As prefeituras, em sua maioria, trocaram os serviços de limpeza urbana, que antes eram realizados por funcionários públicos municipais, por empresas terceirizadas. Há exceções, deve haver. Mas o que na maioria das vezes presenciamos é a limpeza de determinados pontos da cidade, enquanto outros são esquecidos. Tratores que roçam os canteiros centrais o fazem de modo automático, talvez para cumprir o que determinam a quilometragem ou metros quadrados estipulados nos contratos, sem dar chance para que qualquer outra muda de árvore desenvolva. Também passam por cima de tampas de bueiros, quebram os meio fios e seguem o baile como se isso não fosse implicar no risco para os transeuntes. Mas quem se importa?
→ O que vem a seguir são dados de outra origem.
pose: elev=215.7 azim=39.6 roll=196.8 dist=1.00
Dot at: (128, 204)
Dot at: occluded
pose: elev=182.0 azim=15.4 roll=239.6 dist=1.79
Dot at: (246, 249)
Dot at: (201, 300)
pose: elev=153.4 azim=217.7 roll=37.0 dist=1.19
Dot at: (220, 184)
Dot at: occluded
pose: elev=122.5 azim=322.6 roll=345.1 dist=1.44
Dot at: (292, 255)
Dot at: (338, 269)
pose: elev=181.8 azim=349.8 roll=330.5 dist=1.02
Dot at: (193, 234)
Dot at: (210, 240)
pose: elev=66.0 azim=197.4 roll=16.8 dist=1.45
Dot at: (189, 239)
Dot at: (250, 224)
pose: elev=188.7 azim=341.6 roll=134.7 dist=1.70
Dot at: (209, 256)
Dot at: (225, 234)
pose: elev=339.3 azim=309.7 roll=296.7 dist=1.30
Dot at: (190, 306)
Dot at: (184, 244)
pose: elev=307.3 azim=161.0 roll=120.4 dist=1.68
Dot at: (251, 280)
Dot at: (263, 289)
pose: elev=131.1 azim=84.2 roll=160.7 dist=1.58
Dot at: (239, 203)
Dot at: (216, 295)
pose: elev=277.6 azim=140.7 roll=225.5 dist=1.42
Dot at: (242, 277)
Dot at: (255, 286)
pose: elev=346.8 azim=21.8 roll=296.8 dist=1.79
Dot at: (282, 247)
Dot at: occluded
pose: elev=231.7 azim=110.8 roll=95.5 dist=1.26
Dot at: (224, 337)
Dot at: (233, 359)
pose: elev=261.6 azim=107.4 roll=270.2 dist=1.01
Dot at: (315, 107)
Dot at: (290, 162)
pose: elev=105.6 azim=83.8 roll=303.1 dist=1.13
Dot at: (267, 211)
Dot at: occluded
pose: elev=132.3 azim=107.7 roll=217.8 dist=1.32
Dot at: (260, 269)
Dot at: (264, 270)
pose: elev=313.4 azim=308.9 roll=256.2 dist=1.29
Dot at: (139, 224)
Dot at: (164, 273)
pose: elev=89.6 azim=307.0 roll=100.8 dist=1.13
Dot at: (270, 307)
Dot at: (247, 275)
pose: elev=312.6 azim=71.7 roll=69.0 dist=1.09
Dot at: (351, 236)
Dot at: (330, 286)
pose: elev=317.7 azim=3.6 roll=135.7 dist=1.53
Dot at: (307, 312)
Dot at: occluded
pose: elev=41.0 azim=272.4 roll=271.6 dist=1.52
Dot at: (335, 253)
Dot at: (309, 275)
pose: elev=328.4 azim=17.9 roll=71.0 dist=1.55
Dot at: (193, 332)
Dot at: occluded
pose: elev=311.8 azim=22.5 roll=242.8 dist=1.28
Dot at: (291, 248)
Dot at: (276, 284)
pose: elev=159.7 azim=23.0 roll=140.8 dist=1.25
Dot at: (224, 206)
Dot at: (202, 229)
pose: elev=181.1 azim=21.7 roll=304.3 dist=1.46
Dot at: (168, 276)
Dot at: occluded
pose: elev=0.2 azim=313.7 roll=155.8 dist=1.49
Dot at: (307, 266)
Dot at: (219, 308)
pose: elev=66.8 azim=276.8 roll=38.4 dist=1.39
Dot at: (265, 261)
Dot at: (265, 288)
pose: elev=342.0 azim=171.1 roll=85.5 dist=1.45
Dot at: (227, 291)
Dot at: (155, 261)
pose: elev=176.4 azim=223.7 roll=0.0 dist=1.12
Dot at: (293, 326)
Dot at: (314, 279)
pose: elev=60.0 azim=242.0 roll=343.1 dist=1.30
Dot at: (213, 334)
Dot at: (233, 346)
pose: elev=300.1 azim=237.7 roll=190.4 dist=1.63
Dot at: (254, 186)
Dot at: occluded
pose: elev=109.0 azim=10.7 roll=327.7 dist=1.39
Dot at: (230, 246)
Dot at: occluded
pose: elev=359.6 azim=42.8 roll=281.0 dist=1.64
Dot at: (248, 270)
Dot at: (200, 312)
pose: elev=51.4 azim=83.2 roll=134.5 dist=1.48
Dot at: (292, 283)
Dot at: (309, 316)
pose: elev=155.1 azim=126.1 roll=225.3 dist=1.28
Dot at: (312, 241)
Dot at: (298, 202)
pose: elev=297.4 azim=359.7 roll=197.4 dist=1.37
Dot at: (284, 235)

De outro modo, o serviço de jardinagem particular, que cresceu de certo modo na informalidade, como alternativa de renda a inúmeras famílias, que muitas vezes não tem equipamentos que aumentam a produção individual, encontrou na bomba de veneno um caminho sem volta. Prestem atenção! Reparem na quantidade de jardineiros que carregam as clássicas bombas azuis e laranja. Reparem nos terrenos baldios que da noite para o dia amanhecem com o mato deitado, amarelo, sem vida… Percebam que esses trabalhadores não usam qualquer EPI – Equipamento de Proteção Individual, e que esse veneno também nos chega pela água da chuva, pelo ar. Quem se importa?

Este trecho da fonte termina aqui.